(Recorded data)

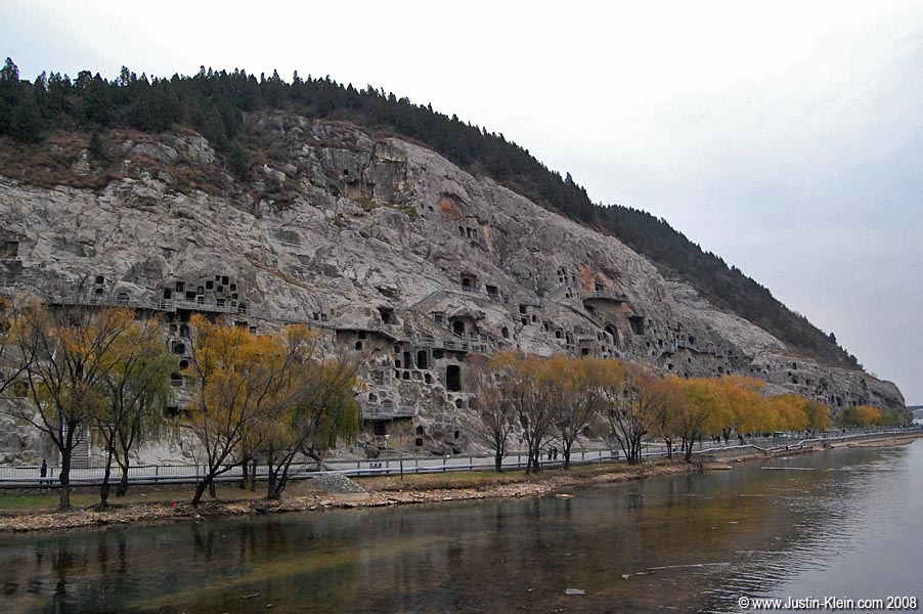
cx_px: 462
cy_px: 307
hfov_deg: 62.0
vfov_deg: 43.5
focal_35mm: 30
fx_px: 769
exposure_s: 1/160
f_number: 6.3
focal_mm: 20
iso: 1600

What to work on ▸
Your answer must be the lines from the one with "vfov_deg: 43.5" through the last line of the data, repeated exactly and with nothing else.

Written solution ▸
vfov_deg: 43.5
focal_35mm: 30
fx_px: 769
exposure_s: 1/160
f_number: 6.3
focal_mm: 20
iso: 1600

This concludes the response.